In 2010, Ontario amended the Rules of Civil Procedure to reform the summary judgment procedure under Rule 20. In Hryniak v. Mauldin, decided on January 23, 2014, the Supreme Court of Canada considered for the first time the interpretation of the amended Rule 20 and commented on the standard of review applicable on an appeal from a motion for summary judgment.

Under Rule 20.04(2), summary judgment must now be granted where there is “no genuine issue requiring a trial with respect to a claim or defence.” The Court interpreted Rule 20.04(2) as follows:

[49] There will be no genuine issue requiring a trial when the judge is able to reach a fair and just determination on the merits on a motion for summary judgment. This will be the case when the process (1) allows the judge to make the necessary findings of fact, (2) allows the judge to apply the law to the facts, and (3) is a proportionate, more expeditious and less expensive means to achieve a just result.

Rule 20.04(2.1) confers new fact-finding powers to a judge hearing a motion for summary judgment. These new powers may be used unless it is in the “interest of justice” that they be used at trial only. Under Rule 20.04(2.2), the motion judge also has the power to hear oral evidence to assist in making findings.

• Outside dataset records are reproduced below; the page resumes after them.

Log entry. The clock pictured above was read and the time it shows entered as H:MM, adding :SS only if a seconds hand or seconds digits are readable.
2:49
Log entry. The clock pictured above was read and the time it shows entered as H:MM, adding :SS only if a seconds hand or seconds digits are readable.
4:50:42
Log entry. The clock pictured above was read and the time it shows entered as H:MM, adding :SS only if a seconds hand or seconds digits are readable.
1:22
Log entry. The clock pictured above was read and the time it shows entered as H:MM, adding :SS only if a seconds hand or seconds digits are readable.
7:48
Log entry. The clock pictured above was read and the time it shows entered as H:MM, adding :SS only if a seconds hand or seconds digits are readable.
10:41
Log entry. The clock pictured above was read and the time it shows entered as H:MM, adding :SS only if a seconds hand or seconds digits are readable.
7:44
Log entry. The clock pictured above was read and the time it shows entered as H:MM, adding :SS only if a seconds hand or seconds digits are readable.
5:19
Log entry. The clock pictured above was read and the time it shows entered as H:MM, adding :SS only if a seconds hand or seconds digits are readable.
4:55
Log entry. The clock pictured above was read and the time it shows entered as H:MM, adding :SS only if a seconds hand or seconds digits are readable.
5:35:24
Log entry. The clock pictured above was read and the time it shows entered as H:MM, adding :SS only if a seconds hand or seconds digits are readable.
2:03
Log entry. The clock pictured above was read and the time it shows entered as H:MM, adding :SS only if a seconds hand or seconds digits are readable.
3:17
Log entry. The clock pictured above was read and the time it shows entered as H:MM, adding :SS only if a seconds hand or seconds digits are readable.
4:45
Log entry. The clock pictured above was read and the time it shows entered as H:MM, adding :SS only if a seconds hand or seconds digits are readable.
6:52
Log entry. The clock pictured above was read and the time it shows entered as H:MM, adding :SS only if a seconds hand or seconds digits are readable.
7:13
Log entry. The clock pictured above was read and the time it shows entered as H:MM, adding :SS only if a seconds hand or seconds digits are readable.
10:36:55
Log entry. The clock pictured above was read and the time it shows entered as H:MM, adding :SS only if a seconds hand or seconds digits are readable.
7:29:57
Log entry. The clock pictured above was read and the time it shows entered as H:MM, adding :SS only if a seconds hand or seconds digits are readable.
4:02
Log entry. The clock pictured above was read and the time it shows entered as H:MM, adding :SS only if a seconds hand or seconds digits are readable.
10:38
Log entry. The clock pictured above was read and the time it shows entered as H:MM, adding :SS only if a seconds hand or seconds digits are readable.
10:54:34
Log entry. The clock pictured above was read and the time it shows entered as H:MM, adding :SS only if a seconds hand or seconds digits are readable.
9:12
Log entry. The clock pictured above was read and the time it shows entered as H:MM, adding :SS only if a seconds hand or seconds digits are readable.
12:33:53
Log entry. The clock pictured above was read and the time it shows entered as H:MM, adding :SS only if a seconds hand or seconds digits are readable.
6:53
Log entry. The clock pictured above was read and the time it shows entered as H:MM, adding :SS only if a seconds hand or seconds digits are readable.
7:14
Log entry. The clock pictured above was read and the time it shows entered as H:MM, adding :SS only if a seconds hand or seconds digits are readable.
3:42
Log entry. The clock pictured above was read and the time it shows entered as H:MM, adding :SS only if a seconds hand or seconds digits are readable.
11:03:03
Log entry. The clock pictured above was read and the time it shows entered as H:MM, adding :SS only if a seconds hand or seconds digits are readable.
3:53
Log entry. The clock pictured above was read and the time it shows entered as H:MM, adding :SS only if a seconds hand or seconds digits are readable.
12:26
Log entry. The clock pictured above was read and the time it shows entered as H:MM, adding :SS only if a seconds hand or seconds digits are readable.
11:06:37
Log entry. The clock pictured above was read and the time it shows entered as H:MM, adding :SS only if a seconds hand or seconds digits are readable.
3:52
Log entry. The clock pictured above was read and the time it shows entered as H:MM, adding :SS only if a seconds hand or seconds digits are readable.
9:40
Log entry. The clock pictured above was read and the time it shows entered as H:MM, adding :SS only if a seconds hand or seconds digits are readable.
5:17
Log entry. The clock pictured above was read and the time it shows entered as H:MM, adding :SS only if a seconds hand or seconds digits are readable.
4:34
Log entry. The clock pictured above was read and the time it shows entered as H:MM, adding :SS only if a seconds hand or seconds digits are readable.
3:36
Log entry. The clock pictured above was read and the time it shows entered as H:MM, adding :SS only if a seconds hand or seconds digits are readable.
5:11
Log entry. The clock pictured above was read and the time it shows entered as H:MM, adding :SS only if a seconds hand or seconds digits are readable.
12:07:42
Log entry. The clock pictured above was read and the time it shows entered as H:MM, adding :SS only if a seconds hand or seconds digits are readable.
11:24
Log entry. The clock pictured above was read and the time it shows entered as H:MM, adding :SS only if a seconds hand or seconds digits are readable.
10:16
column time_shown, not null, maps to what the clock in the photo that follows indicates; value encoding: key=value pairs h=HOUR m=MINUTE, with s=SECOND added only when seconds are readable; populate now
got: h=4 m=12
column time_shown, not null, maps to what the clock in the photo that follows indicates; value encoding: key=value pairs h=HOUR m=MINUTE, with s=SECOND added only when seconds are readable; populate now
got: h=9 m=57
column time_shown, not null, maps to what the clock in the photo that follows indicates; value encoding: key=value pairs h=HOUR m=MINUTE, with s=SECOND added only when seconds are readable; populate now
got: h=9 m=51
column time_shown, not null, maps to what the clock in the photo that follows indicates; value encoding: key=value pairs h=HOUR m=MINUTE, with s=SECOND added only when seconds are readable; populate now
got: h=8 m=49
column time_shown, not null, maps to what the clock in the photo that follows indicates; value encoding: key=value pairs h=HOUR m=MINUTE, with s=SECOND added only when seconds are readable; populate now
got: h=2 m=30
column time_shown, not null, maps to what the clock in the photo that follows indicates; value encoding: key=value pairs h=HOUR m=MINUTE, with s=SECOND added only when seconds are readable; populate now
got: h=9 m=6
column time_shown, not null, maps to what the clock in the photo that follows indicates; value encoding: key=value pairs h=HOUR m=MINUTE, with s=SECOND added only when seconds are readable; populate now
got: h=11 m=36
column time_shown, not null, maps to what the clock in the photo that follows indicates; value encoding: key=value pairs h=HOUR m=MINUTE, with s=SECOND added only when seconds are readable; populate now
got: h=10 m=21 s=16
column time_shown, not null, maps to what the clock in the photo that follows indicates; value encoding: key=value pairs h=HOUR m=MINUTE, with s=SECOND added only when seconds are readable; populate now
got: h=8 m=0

What is the standard of review applicable on an appeal from a motion for summary judgment? The Court held that a motion judge’s determination of whether summary judgment should be granted is a question of mixed fact and law that cannot be overturned absent a palpable and overriding error. Specifically, the Court stated:

[81] In my view, absent an error of law, the exercise of powers under the new summary judgment rule attracts deference. When the motion judge exercises her new fact-finding powers under Rule 20.04(2.1) and determines whether there is a genuine issue requiring a trial, this is a question of mixed fact and law. Where there is no extricable error in principle, findings of mixed fact and law, should not be overturned, absent palpable and overriding error, Housen v. Nikolaisen, 2002 SCC 33, [2002] 2 S.C.R. 235, at para. 36.

[82] Similarly, the question of whether it is in the “interest of justice” for the motion judge to exercise the new fact-finding powers provided by Rule 20.04(2.1) depends on the relative evidence available at the summary judgment motion and at trial, the nature, size, complexity and cost of the dispute and other contextual factors.  Such a decision is also a question of mixed fact and law which attracts deference.

[83] Provided that it is not against the “interest of justice”, a motion judge’s decision to exercise the new powers is discretionary.  Thus, unless the motion judge misdirected herself, or came to a decision that is so clearly wrong that it resulted in an injustice, her decision should not be disturbed.

[84] Of course, where the motion judge applies an incorrect principle of law, or errs with regard to a purely legal question, such as the elements that must be proved for the plaintiff to make out her cause of action, the decision will be reviewed on a correctness standard (Housen v. Nikolaisen, at para. 8).